Rectal Cancer Prognosis:
- The prognosis for rectal cancer patients treated with bevacizumab is associated with improved overall survival, with a median OS of 20.3 months in patients with metastatic colorectal cancer, including those with rectal primary.
- The addition of bevacizumab to chemotherapy resulted in significantly longer survival and higher overall response rates.
- However, the prognosis may vary depending on individual patient factors, such as age, sex, and prior treatment history. 2
From the Research
Rectal Cancer Prognosis
- The prognosis for rectal cancer patients has been studied in various clinical trials and research studies 3, 4, 5, 6, 7.
- A study published in 2017 found that a high operating volume, a specialized surgeon in colorectal surgery, a total mesorectal excision, and an adjuvant chemotherapy given within no more than 8 weeks following the curative resection can improve prognosis in rectal cancer with level I of evidence 5.

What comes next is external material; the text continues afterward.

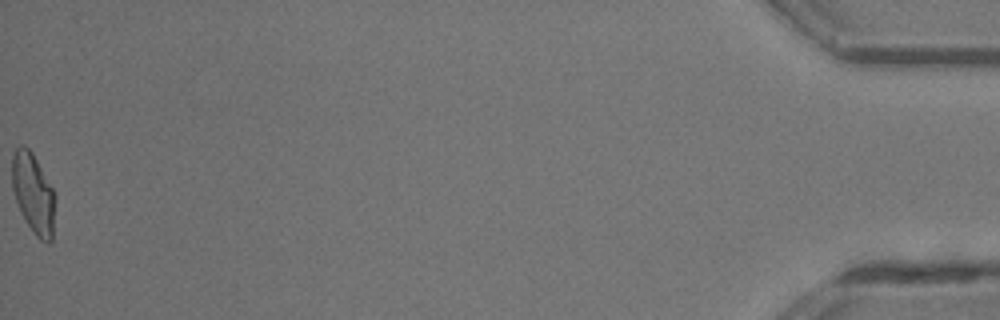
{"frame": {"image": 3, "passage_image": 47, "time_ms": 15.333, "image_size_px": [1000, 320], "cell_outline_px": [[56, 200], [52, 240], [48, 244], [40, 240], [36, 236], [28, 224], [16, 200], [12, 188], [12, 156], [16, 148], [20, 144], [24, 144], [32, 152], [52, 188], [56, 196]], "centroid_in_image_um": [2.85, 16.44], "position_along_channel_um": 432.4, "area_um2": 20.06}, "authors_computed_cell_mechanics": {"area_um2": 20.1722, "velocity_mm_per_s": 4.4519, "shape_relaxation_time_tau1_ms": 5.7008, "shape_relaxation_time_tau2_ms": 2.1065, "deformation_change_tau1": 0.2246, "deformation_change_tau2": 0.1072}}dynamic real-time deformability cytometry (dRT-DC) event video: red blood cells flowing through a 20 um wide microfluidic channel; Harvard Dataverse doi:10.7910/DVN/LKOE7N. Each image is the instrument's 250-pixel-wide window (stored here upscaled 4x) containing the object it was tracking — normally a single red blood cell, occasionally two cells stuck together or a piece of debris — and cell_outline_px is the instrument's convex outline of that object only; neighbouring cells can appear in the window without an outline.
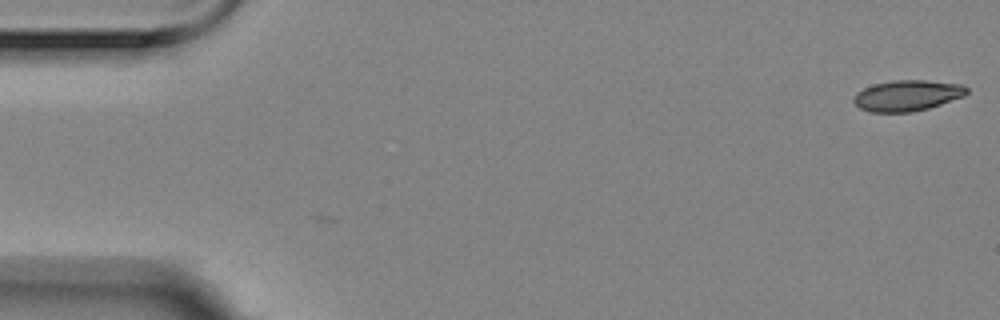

- The same study found that anastomotic leak and diabetes can worsen prognosis in rectal cancer with level I of evidence 5.
- A phase III randomized clinical trial published in 2015 found that capecitabine can be substituted for continuous infusion 5-FU in the curative setting of stage II/III rectal cancer during neoadjuvant radiation therapy, with similar outcomes for local-regional control, disease-free survival, and overall survival 6.
- The addition of oxaliplatin to capecitabine-based neoadjuvant chemoradiotherapy did not improve local-regional failure rate, disease-free survival, or overall survival, but did add considerable toxicity 6.
- A retrospective study published in 2023 found that capecitabine-based neoadjuvant chemoradiotherapy provides high rates of survival and sphincter preservation with acceptable toxicity, and that ypTNM stage was significantly associated with disease-free survival, while positive mesorectal fasciae status on magnetic resonance imaging and ypTNM stage were significantly related to overall survival 7.
Prognostic Factors
- The main prognostic factors found in literature that surgeons can act on include:
- Neoadjuvant treatment
- High operating volume of the surgeon
- High tie of the inferior mesenteric artery
- Mesorectal excision
- RO resection
- Improvement of the techniques of intersphincteric resection and techniques of anastomosis
- Adjuvant chemotherapy within less than 8 weeks when appropriate 5
- Other prognostic factors include:
- ypTNM stage
- Positive mesorectal fasciae status on magnetic resonance imaging
- Distant metastasis 7
Treatment Outcomes
- The overall 5-year survival rate for rectal cancer patients is around 53% for all stages 5.
- A study published in 2023 found that the 3-year disease-free survival and 3-year overall survival rates for patients treated with capecitabine-based neoadjuvant chemoradiotherapy were 74.4% and 83.2%, respectively 7.
- The pathological complete response rate for patients treated with capecitabine-based neoadjuvant chemoradiotherapy was 19.8% 7.